Elle a la générosité d'être lucide, même si cela lui coûte énormément. Elle préfère la vérité au faux-semblants. En faisant un film sur la rencontre amoureuse, je voulais aussi raconter comment les gens qui nous ont aimé nous accompagnent, même quand on n'est plus avec eux.

Votre univers est riche, contrastée et aussi référencé. Quel est le cinéma qui vous inspire ?

Je cite souvent Priscilla folle du désert pour l'esprit de troupe, le côté joyeux de la famille recomposée. Mais j'aurais pu citer Little Miss Sunshine pour les mêmes raisons. Le minibus rouge, c'est un mashup entre Little Miss Sunshine et les voitures dans les films d'Almodovar, comme dans Attache-moi par exemple.

Mes références paradoxalement ne sont pas liées au drag. Ce qui m'intéresse chez Almodovar ce n'est pas tant comment il a filmé les drag queens que sa rigueur d'écriture des personnages secondaires. Dans Tout sur ma mère par exemple, il a une espèce de cocktail d'émotion, de réalisme, de mélo, d'humour qui m'ont beaucoup inspiré.

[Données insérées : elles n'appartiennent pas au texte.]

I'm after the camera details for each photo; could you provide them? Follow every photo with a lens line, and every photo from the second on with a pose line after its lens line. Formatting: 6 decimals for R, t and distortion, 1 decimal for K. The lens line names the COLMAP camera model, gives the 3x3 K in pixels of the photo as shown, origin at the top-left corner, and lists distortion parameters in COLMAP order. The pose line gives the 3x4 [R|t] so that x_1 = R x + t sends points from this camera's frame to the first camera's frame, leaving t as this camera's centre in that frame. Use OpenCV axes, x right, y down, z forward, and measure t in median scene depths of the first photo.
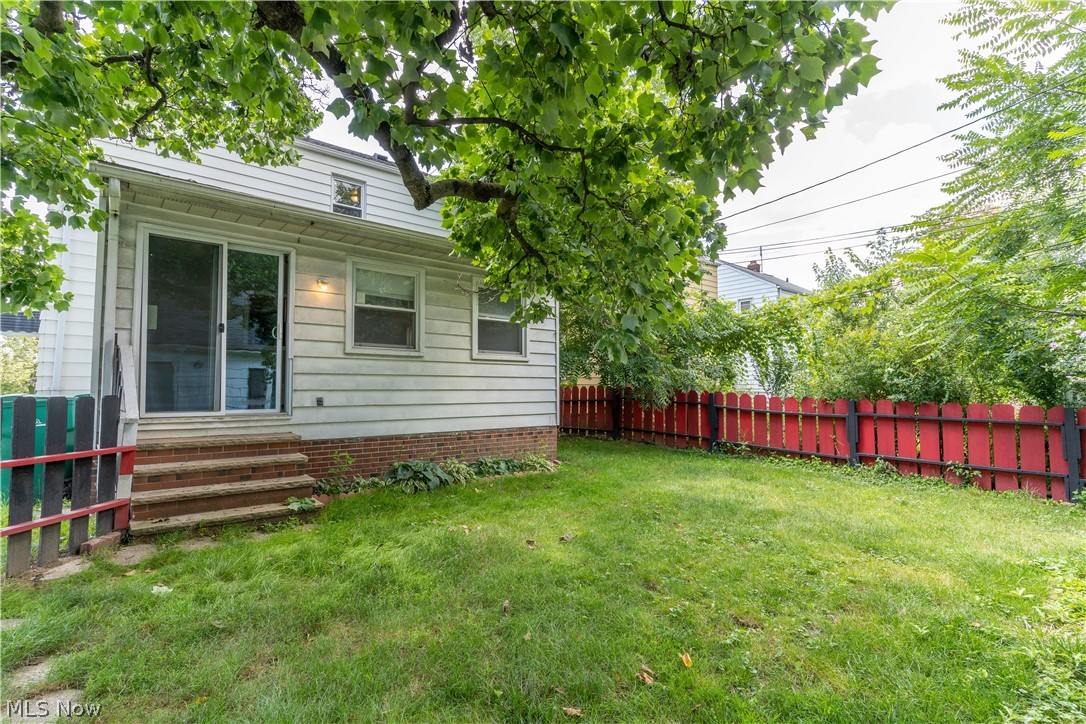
lens RADIAL K [[515.1, 0, 543.0], [0, 515.1, 362.0], [0, 0, 1]] dist [0.000188, 0.000094]
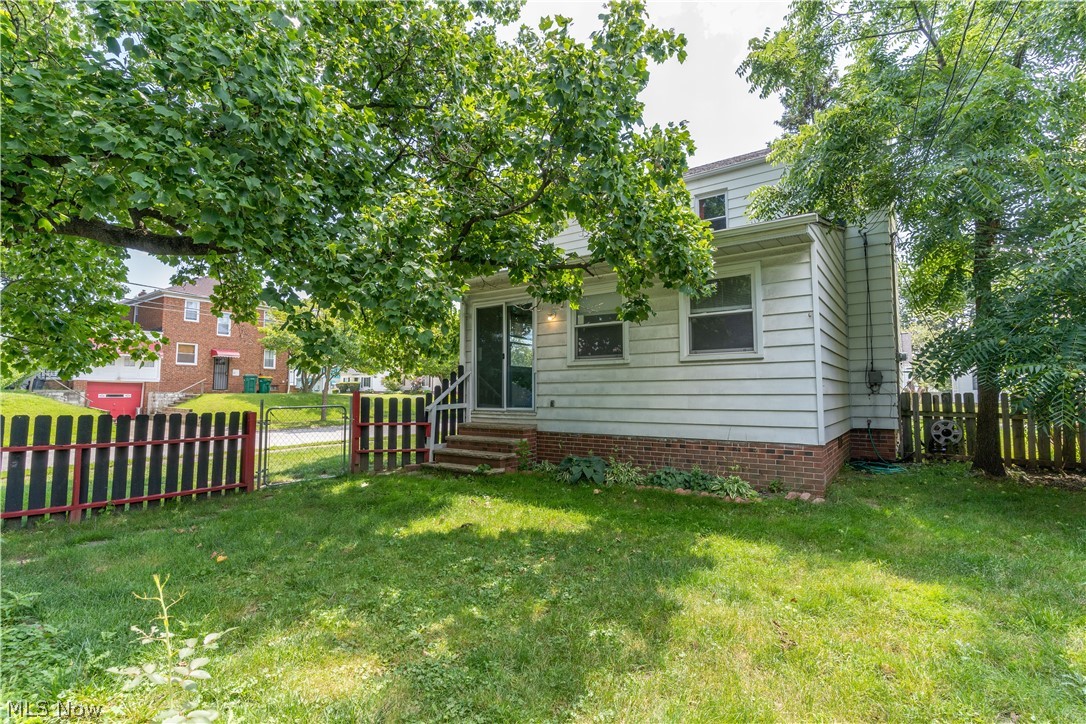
lens RADIAL K [[515.1, 0, 543.0], [0, 515.1, 362.0], [0, 0, 1]] dist [0.000188, 0.000094]
pose [[0.248267, -0.065009, -0.966508, 0.765171], [0.048235, 0.997338, -0.054692, 0.037198], [0.967490, -0.033042, 0.250741, 0.573237]]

Hitchcock et Spielberg aussi au centre de mon imaginaire... Il y a aussi Hitchcock qui est au centre de mon imaginaire. Cookie pourrait être sortie de Vertigo. C'est la Madeleine, blonde hitchcockienne, c'est une utopie. Consciemment je lui ai associé la couleur verte et en revoyant le film, je me suis souvenu que Madeleine portait la même couleur.

Spielberg traverse aussi mon travail parce qu'il a beaucoup filmé la fascination pour un objet plus grand que soi, l'émerveillement. La rencontre avec des figures qui chamboulent leur vie. Les travellings avant de Jurassic Park sont une grammaire de l'émerveillement qui traverse également mon film.

Trois nuits par semaine illuminera vos écrans de cinéma dès le 9 novembre. Une exposition photo du film se tient également à la Galerie Cinéma, 26, rue Saint Claude, Paris 3e, jusqu'au 26 novembre.